These eggs are great to eat right out of the pot. But what makes them extraordinary is that you can make them ahead of time, refrigerate, and re-warm by soaking the eggs in hot tap water for a few minutes to warm them through, making these an impressive breakfast item if you have guests. Whoa, how did you whip up perfect poached eggs for 8 in 3 minutes???
You will need:
Pot large enough to accommodate the amount of eggs you are cooking
Steamer rack (but don’t fret if you don’t have one I have made these eggs without one with no problems)
Water enough to cover the eggs
Thermometer (this will make life much easier but you can accomplish this without one)
For an alternate method you can do without the pot and use a slow cooker
1. Turn your burner on to high
2. Fill your pot with water, insert steamer rack.
3. Wait for the water to get up to 140 degrees fahrenheit. If you do not have a thermometer, the water will begin to steam and tiny bubbles will appear at the bottom of the pot.
4. Turn heat off (people with gas stoves will have a much easier time of managing an even heat and may wish to turn it down to low rather than completely off).
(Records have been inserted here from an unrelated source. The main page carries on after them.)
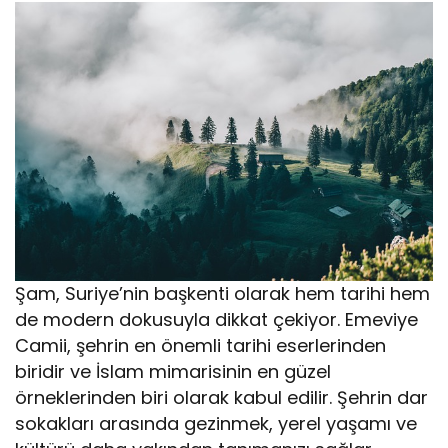
Şam, Suriye’nin başkenti olarak hem tarihi hem
de modern dokusuyla dikkat çekiyor. Emeviye
Camii, şehrin en önemli tarihi eserlerinden
biridir ve İslam mimarisinin en güzel
örneklerinden biri olarak kabul edilir. Şehrin dar
sokakları arasında gezinmek, yerel yaşamı ve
Alternative method: if you wish to use a slow cooker, at this point transfer the water to your crock and turn it on to low.
5. Insert eggs.
6. Let slow boil for 45 minutes trying to maintain the 140 degrees at all times. If it gets too hot you can add ice cubes, too cold and you can add hottest tap water. For those with an electric stove top burner, you can turn your burner back on to low after the first 15 minutes.
To serve, crack the egg as if you were cracking a raw egg, not like peeling a hard boiled egg. If you are using this recipe to make eggs benedict or a dish that requires the egg to be a bit dryer, crack the eggs onto a paper or tea towel to soak up any extra moisture.